» Dataset excerpt:
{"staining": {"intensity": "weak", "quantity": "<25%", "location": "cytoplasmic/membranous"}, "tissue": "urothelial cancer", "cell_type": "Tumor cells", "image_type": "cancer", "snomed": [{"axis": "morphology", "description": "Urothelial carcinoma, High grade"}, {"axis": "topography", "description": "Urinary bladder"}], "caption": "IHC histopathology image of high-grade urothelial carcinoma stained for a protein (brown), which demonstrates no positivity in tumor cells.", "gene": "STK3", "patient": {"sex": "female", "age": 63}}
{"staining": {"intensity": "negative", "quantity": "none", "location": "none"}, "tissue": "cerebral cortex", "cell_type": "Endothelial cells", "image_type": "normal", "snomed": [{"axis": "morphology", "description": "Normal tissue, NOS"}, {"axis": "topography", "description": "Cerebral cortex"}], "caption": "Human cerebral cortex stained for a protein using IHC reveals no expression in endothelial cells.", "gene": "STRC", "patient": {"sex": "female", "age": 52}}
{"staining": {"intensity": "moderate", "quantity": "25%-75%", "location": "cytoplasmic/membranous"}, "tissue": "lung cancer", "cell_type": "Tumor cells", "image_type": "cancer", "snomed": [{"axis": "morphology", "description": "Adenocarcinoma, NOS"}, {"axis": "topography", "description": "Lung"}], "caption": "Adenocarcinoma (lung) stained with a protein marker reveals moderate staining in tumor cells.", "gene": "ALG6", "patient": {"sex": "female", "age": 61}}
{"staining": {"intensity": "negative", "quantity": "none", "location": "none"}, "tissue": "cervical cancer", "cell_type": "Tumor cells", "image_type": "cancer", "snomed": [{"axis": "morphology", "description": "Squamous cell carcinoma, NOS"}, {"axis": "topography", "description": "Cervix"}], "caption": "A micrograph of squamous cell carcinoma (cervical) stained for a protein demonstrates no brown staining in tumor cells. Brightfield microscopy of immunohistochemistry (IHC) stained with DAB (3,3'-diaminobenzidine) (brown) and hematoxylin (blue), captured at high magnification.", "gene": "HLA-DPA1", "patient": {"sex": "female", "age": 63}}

» Task brief:
Please take the whole listing and write it out exactly.

» Solution for this exercise:
{"staining": {"intensity": "weak", "quantity": "<25%", "location": "cytoplasmic/membranous"}, "tissue": "urothelial cancer", "cell_type": "Tumor cells", "image_type": "cancer", "snomed": [{"axis": "morphology", "description": "Urothelial carcinoma, High grade"}, {"axis": "topography", "description": "Urinary bladder"}], "caption": "IHC histopathology image of high-grade urothelial carcinoma stained for a protein (brown), which demonstrates no positivity in tumor cells.", "gene": "STK3", "patient": {"sex": "female", "age": 63}}
{"staining": {"intensity": "negative", "quantity": "none", "location": "none"}, "tissue": "cerebral cortex", "cell_type": "Endothelial cells", "image_type": "normal", "snomed": [{"axis": "morphology", "description": "Normal tissue, NOS"}, {"axis": "topography", "description": "Cerebral cortex"}], "caption": "Human cerebral cortex stained for a protein using IHC reveals no expression in endothelial cells.", "gene": "STRC", "patient": {"sex": "female", "age": 52}}
{"staining": {"intensity": "moderate", "quantity": "25%-75%", "location": "cytoplasmic/membranous"}, "tissue": "lung cancer", "cell_type": "Tumor cells", "image_type": "cancer", "snomed": [{"axis": "morphology", "description": "Adenocarcinoma, NOS"}, {"axis": "topography", "description": "Lung"}], "caption": "Adenocarcinoma (lung) stained with a protein marker reveals moderate staining in tumor cells.", "gene": "ALG6", "patient": {"sex": "female", "age": 61}}
{"staining": {"intensity": "negative", "quantity": "none", "location": "none"}, "tissue": "cervical cancer", "cell_type": "Tumor cells", "image_type": "cancer", "snomed": [{"axis": "morphology", "description": "Squamous cell carcinoma, NOS"}, {"axis": "topography", "description": "Cervix"}], "caption": "A micrograph of squamous cell carcinoma (cervical) stained for a protein demonstrates no brown staining in tumor cells. Brightfield microscopy of immunohistochemistry (IHC) stained with DAB (3,3'-diaminobenzidine) (brown) and hematoxylin (blue), captured at high magnification.", "gene": "HLA-DPA1", "patient": {"sex": "female", "age": 63}}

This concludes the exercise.